After a spring marred by drought the heaven’s opened just in time to swamp the summer
schedule of events and shows. Badminton was the first to go followed by Chatsworth and
a host of others. After a summer which broke all records for rainfall the week leading up to
Burghley was a tense one. Would the rain which had fallen by the bucket load stay off long
enough for the event to be held? Thankfully it did and lovers of all things equestrian flooded
into the breathtaking parkland surrounding Burghley House.
Of course every event of this size can’t be hosted without its share of problems.

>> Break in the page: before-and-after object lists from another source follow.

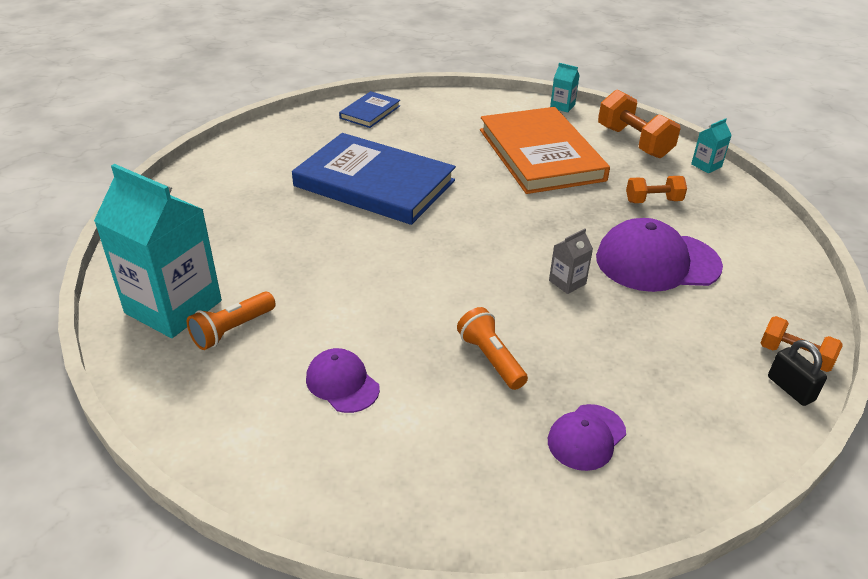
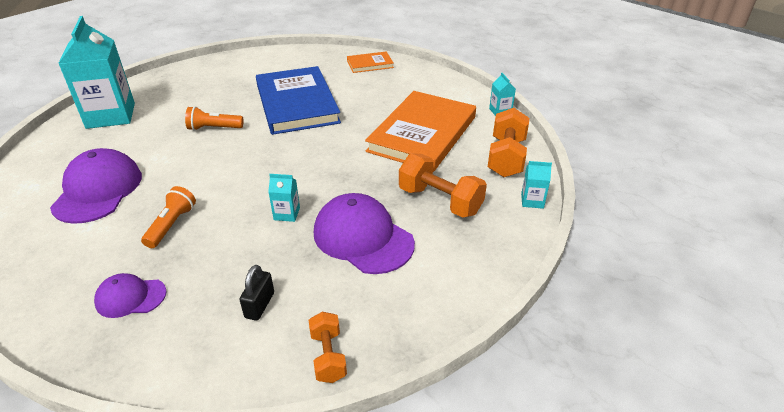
camera: 45 degrees right, 0 degrees up
orange flashlight [187,292,276,350] -> orange flashlight moved to [185,106,243,131]
purple cap [306,348,380,413] -> purple cap [50,148,142,224], size x1.81
blue book [339,91,400,128] -> orange book [347,51,394,73]
grey carton [549,229,593,294] -> turquoise carton [268,174,300,222]
orange dumbbell [626,176,687,203] -> orange dumbbell [399,153,487,218], size x1.67
black padlock [768,340,827,406] -> black padlock moved to [239,265,274,321]

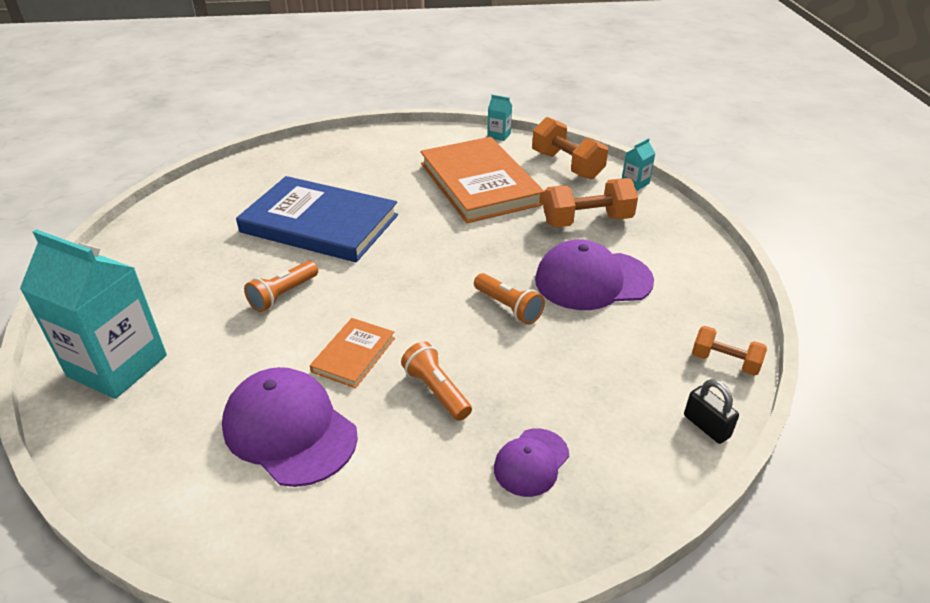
camera: 50 degrees left, 0 degrees up
black padlock [239,265,274,321] -> black padlock moved to [684,379,739,444]
turquoise carton [268,174,300,222] -> orange flashlight [474,273,545,325]
orange book [347,51,394,73] -> orange book moved to [310,318,395,388]

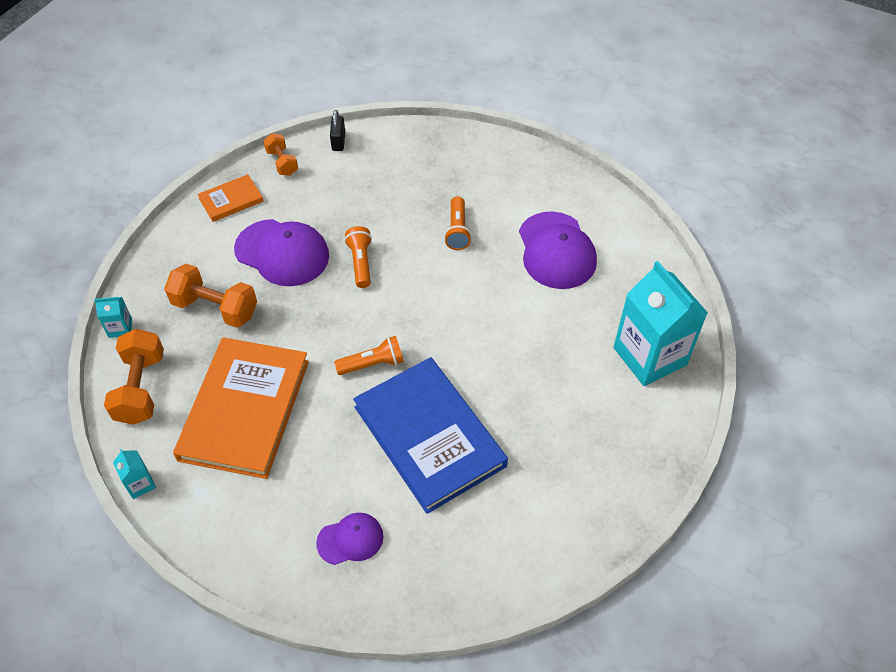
camera: 145 degrees left, 15 degrees up
orange flashlight [244,261,318,312] -> orange flashlight moved to [334,336,404,375]
orange book [310,318,395,388] -> orange book moved to [198,174,263,222]
purple cap [494,428,569,497] -> purple cap moved to [316,513,383,565]

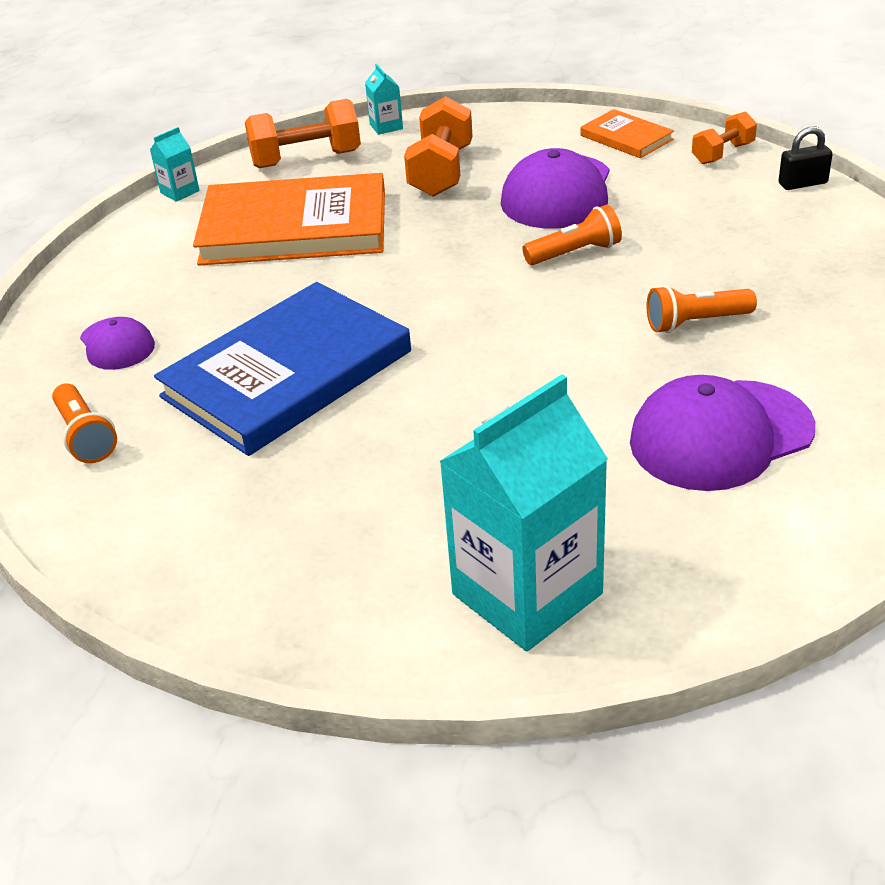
camera: 80 degrees right, 15 degrees down
orange flashlight [334,336,404,375] -> orange flashlight moved to [52,383,117,463]

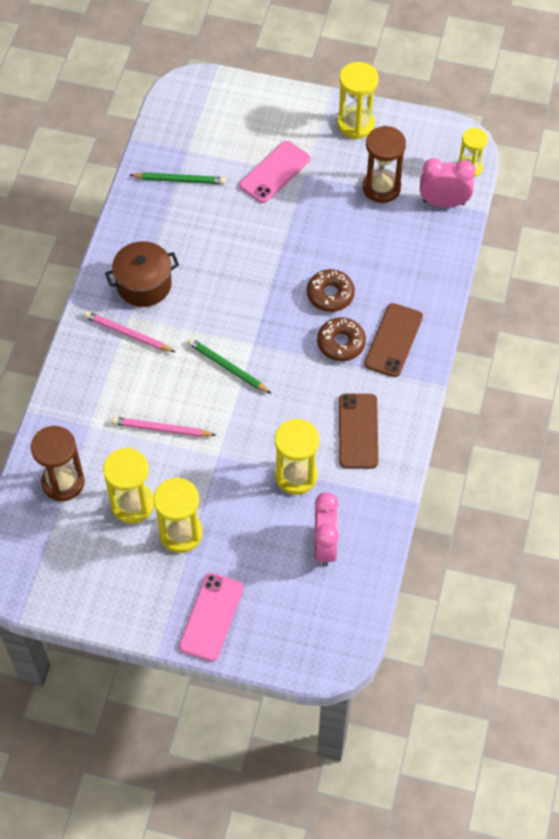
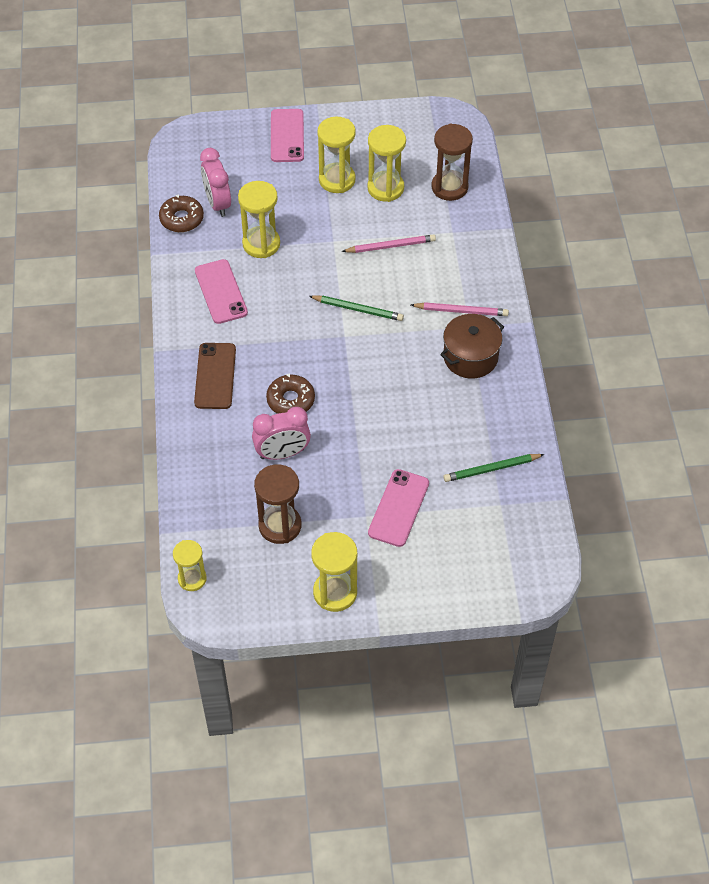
camera: 160 degrees right, 5 degrees down
brown donut [317,317,366,361] -> brown donut moved to [159,194,204,232]
brown phone [339,394,378,468] -> pink phone [195,259,248,324]
pink clock [420,158,475,207] -> pink clock moved to [252,407,311,460]

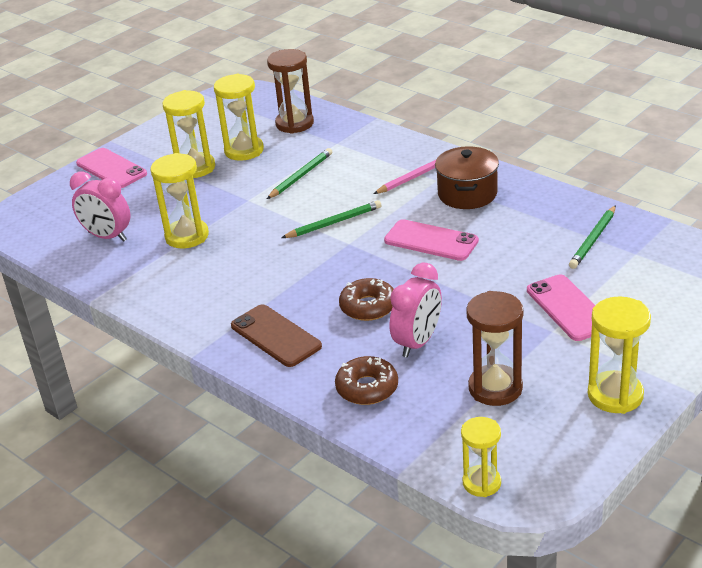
camera: 40 degrees left, 20 degrees down
brown donut [159,194,204,232] -> brown donut moved to [335,356,398,405]
pink phone [195,259,248,324] -> pink phone moved to [384,219,479,261]
pink pencil [342,234,436,253] -> green pencil [267,148,332,199]

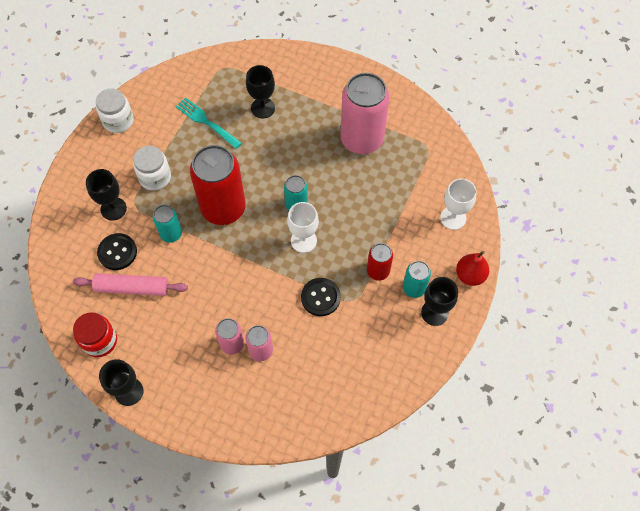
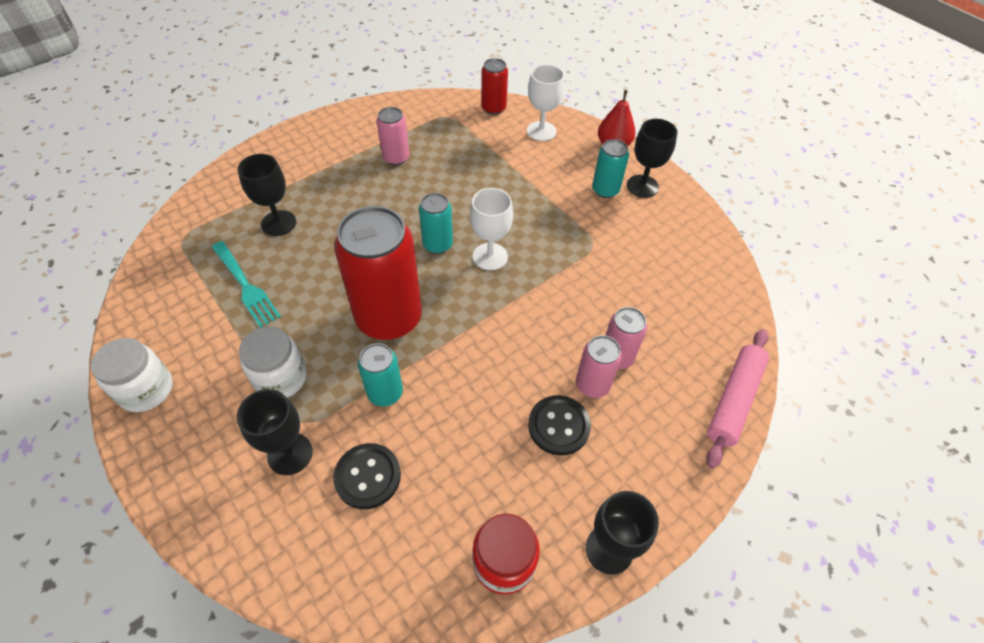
camera: 65 degrees left, 10 degrees down
pink rolling pin [73,273,188,296] -> pink rolling pin moved to [706,329,769,468]
turquoise fork [175,97,242,149] -> turquoise fork turned 105 degrees counterclockwise [212,241,281,328]
black button [301,278,341,316] -> black button moved to [528,395,591,455]
pink can [340,73,389,154] -> pink can [376,107,410,165], size x0.50
red can [367,243,393,280] -> red can moved to [481,58,508,115]

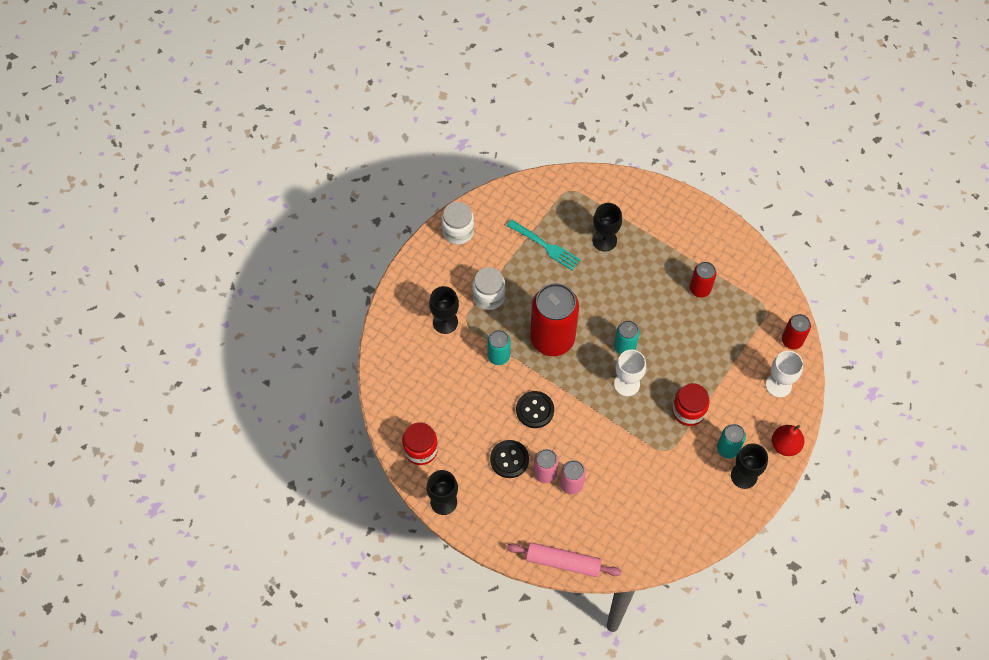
camera: 75 degrees right, 10 degrees up
turquoise fork [212,241,281,328] -> turquoise fork turned 90 degrees counterclockwise [507,219,581,270]
black button [333,443,401,509] -> black button moved to [516,391,554,428]
pink can [376,107,410,165] -> red can [690,262,717,297]
none -> red jar [672,383,710,426]

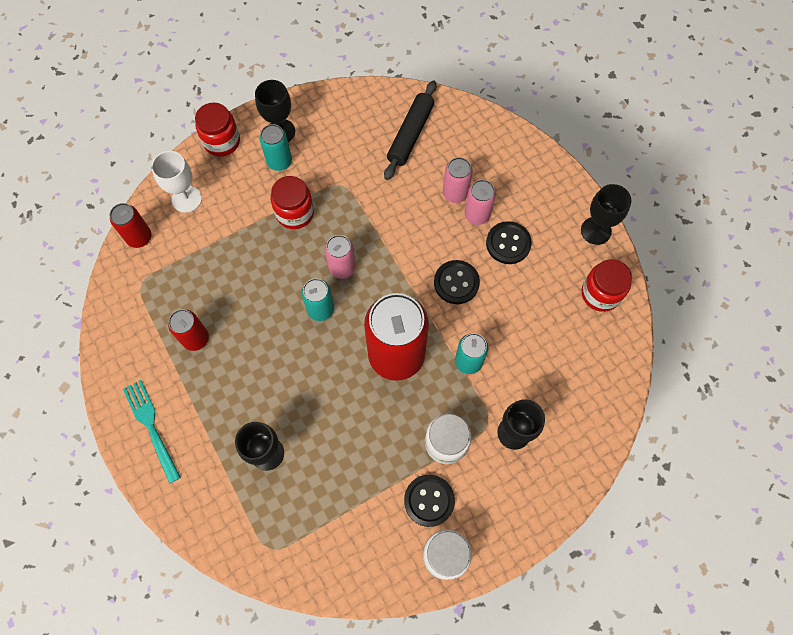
camera: 155 degrees left, 5 degrees up
turquoise fork [507,219,581,270] -> turquoise fork moved to [123,380,181,484]
pink rolling pin [507,542,621,577] -> none
white goblet [614,350,646,396] -> pink can [325,235,356,279]
red pear [772,425,804,456] -> red jar [195,103,240,157]
none -> black rolling pin [384,80,437,180]
none -> black button [404,475,455,527]

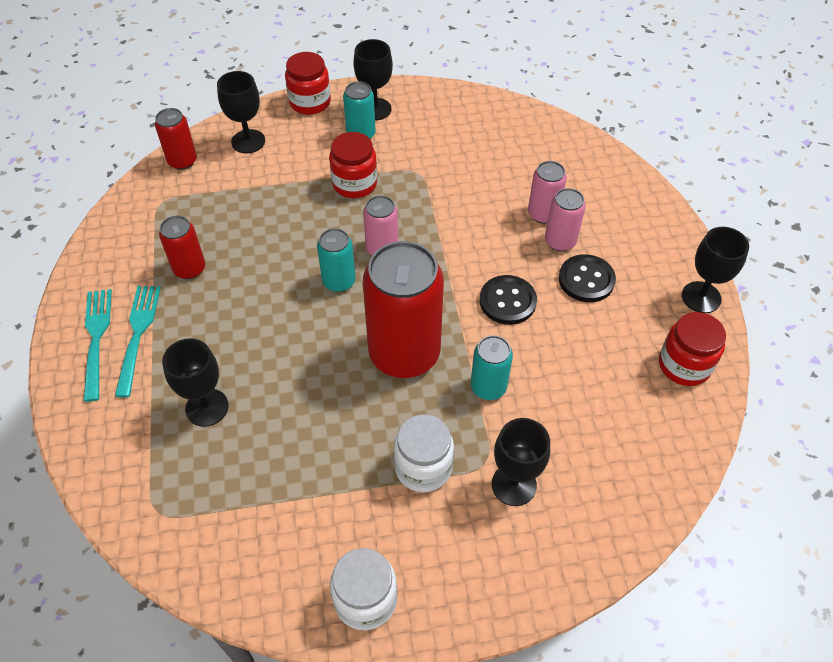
camera: 20 degrees right, 15 degrees down
white goblet [151,151,202,213] -> black goblet [217,71,265,153]
black rolling pin [384,80,437,180] -> none
black button [404,475,455,527] -> none
none -> turquoise fork [115,286,161,397]

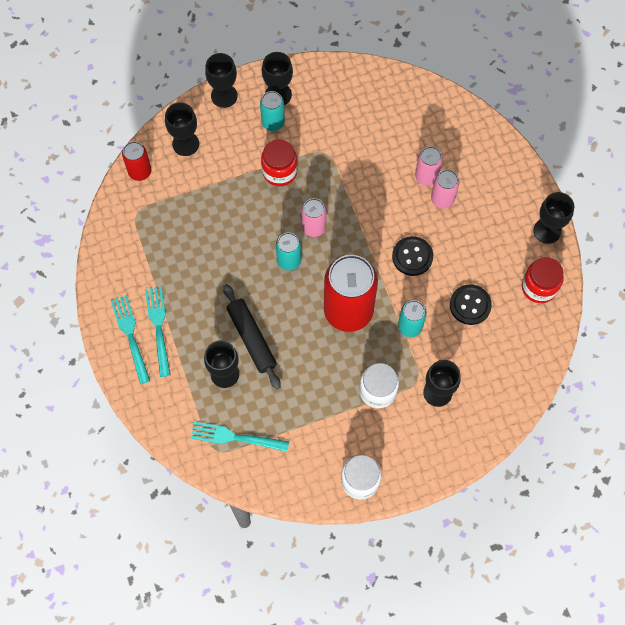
camera: 10 degrees left, 15 degrees up
red can [159,216,205,279] -> none
red jar [285,52,331,115] -> black goblet [205,53,237,108]
black button [559,254,616,302] -> black button moved to [450,284,492,325]
none -> turquoise fork [191,421,289,452]
none -> black rolling pin [223,284,281,389]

Ours came in
the form of a hotel that refused to be found, even with the most precise of directions and then
there was the cheerful bowler hat clad official who gaily waved a stream of vehicles in the
wrong direction, only for us to be parked patiently on the road for an hour before some bright
spark realised something was very definitely wrong.
But, bumping slowly over fields of barely dry mud, not daring to contemplate what the tracks
would be like if the ominously grey skies gave us yet another downpour, it was impossible
not to feel a huge surge of excitement when the magnificent opulence of Burghley House
came into view.
It wasn’t hard to imagine how Sinead Halpin had to be feeling over the weekend. The 30 year
old American had nothing but success during the US 2011 season. However she still failed
to win a place on the ultimately unsuccessful Olympic squad. Halpin, with her French bred
Manoir de Carneville lead after the dressage at Burghley. Her penalty score of 36.3 put her
ahead of the following nine horses all closely bunched with scores in the early 40s.
The cross country course rode beautifully for most of the competitors. Mary King retired
after an unfortunate run out in the early stages of the cross country. It is a tribute to the
bravery and long hours of training the horses and riders put in how easy they made the big
solid obstacles look.
Halpin, a former pupil of eventing maestro William Fox Pitt, retained her lead after cross
country and thus was the last to compete in the show jumping arena. The red post boxes
which caused so much trouble in the Olympics proved to be the bogey fence yet again being
thudding to the ground time after time. Such was its power that riders that did leave the red
poles standing seemed to go to pieces with relief after it and forget to ride the remaining
Every one of the spectators must have been rooting for Sinead Halpin as she rode into the
arena with two fences in hand. What a fairy tale a Burghley win would be. Sadly it was not
her day and the support of the spectators was not enough to keep the fences standing with
three eventually clattering to the ground to make Andrew Nicholson the eventual winner.
Riding Rosemary and Mark Barlow’s 12-year-old Avebury, the New Zealander went into
the ring in second place and had one fence down, the final element of the treble at six. This
guaranteed him the runner-up spot and gave Halpin two fences in hand.
Unfortunately for Halpin Manoir De Carneville hit fence three, fence nine and the second
part of the double at 12 ultimately giving them second place and giving Nicholson his third
Burghley title, twelve years since his last one.
William Fox-Pitt, attempting to win his seventh Burghley title, and Parklane Hawk rose from
joint fourth after the dressage to finish in third place after the cross-country phase.
Burghley was not the place for the Irish riders to shine. Geoff Curran’s ride the chestnut
Shanaclough Crecora, who lay in 10th place after cross country, was spun on Sunday morning
on re-inspection after being sent to the holding box. Sam Watson finished the best of the Irish
riders coming 30th on Horseware Bushman with a final penalty score of 87.
Taking her defeat with true stoicism Halpin said: “I’m disappointed but I’m also proud of
him(Manoir De Carneville) — he tried really hard. This week has been amazing — I’m so
lucky to have the horse and we’ll be back again and again and again.”